How to complete this task: Render the text read from the rows below as one JSON list of strings, with one string per line and blank lines omitted. Leave the pictures out of the answer.

# # # # #

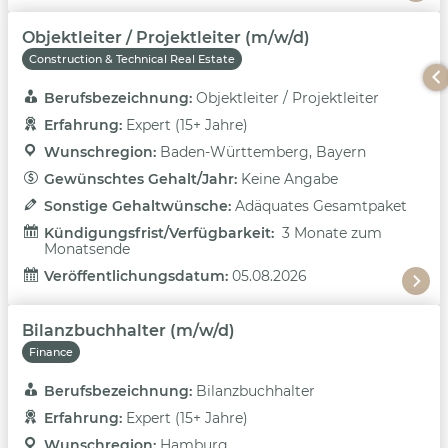
Objektleiter / Projektleiter (m/w/d)
Construction & Technical Real Estate
Berufsbezeichnung: 
Objektleiter / Projektleiter
Erfahrung: 
Expert (15+ Jahre)
Wunschregion: 
Baden-Württemberg, Bayern
Gewünschtes Gehalt/Jahr: 
Keine Angabe
Sonstige Gehaltwünsche: 
Adäquates Gesamtpaket
Kündigungsfrist/Verfügbarkeit: 
3 Monate zum
Monatsende
Veröffentlichungsdatum: 
05.08.2026
Bilanzbuchhalter (m/w/d)
Finance
Berufsbezeichnung: 
Bilanzbuchhalter
Erfahrung: 
Expert (15+ Jahre)
Wunschregion: 
Hamburg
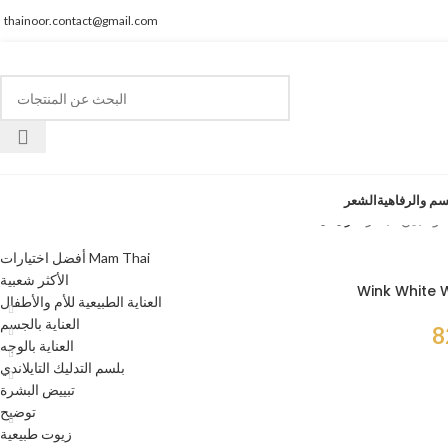
thainoor.contact@gmail.com
سم والرفاهية
الشعر
فئات المنتجات
الرئيسية
أفضل اختيارات Mam Thai
الأكثر شعبية
Wink White 
العناية الطبيعية للأم والأطفال
العناية بالجسم
العناية بالوجه
بلسم التدليك التايلاندي
تبييض البشرة
توضيح
زيوت طبيعية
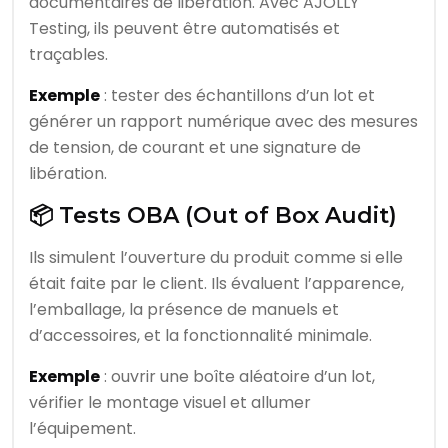
documentaires de libération. Avec AJOLLY
Testing, ils peuvent être automatisés et
traçables.
Exemple
: tester des échantillons d’un lot et
générer un rapport numérique avec des mesures
de tension, de courant et une signature de
libération.
📦 Tests OBA (Out of Box Audit)
Ils simulent l’ouverture du produit comme si elle
était faite par le client. Ils évaluent l’apparence,
l’emballage, la présence de manuels et
d’accessoires, et la fonctionnalité minimale.
Exemple
: ouvrir une boîte aléatoire d’un lot,
vérifier le montage visuel et allumer
l’équipement.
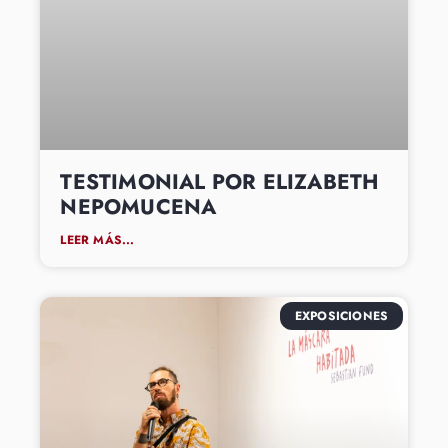
TESTIMONIAL POR ELIZABETH
NEPOMUCENA
LEER MÁS...
EXPOSICIONES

# # # # #

Task response:
[
  "Objektleiter / Projektleiter (m/w/d)",
  "Construction & Technical Real Estate",
  "Berufsbezeichnung: ",
  "Objektleiter / Projektleiter",
  "Erfahrung: ",
  "Expert (15+ Jahre)",
  "Wunschregion: ",
  "Baden-Württemberg, Bayern",
  "Gewünschtes Gehalt/Jahr: ",
  "Keine Angabe",
  "Sonstige Gehaltwünsche: ",
  "Adäquates Gesamtpaket",
  "Kündigungsfrist/Verfügbarkeit: ",
  "3 Monate zum",
  "Monatsende",
  "Veröffentlichungsdatum: ",
  "05.08.2026",
  "Bilanzbuchhalter (m/w/d)",
  "Finance",
  "Berufsbezeichnung: ",
  "Bilanzbuchhalter",
  "Erfahrung: ",
  "Expert (15+ Jahre)",
  "Wunschregion: ",
  "Hamburg",
  "thainoor.contact@gmail.com",
  "سم والرفاهية",
  "الشعر",
  "فئات المنتجات",
  "الرئيسية",
  "أفضل اختيارات Mam Thai",
  "الأكثر شعبية",
  "Wink White ",
  "العناية الطبيعية للأم والأطفال",
  "العناية بالجسم",
  "العناية بالوجه",
  "بلسم التدليك التايلاندي",
  "تبييض البشرة",
  "توضيح",
  "زيوت طبيعية",
  "documentaires de libération. Avec AJOLLY",
  "Testing, ils peuvent être automatisés et",
  "traçables.",
  "Exemple",
  ": tester des échantillons d’un lot et",
  "générer un rapport numérique avec des mesures",
  "de tension, de courant et une signature de",
  "libération.",
  "📦 Tests OBA (Out of Box Audit)",
  "Ils simulent l’ouverture du produit comme si elle",
  "était faite par le client. Ils évaluent l’apparence,",
  "l’emballage, la présence de manuels et",
  "d’accessoires, et la fonctionnalité minimale.",
  "Exemple",
  ": ouvrir une boîte aléatoire d’un lot,",
  "vérifier le montage visuel et allumer",
  "l’équipement.",
  "TESTIMONIAL POR ELIZABETH",
  "NEPOMUCENA",
  "LEER MÁS...",
  "EXPOSICIONES"
]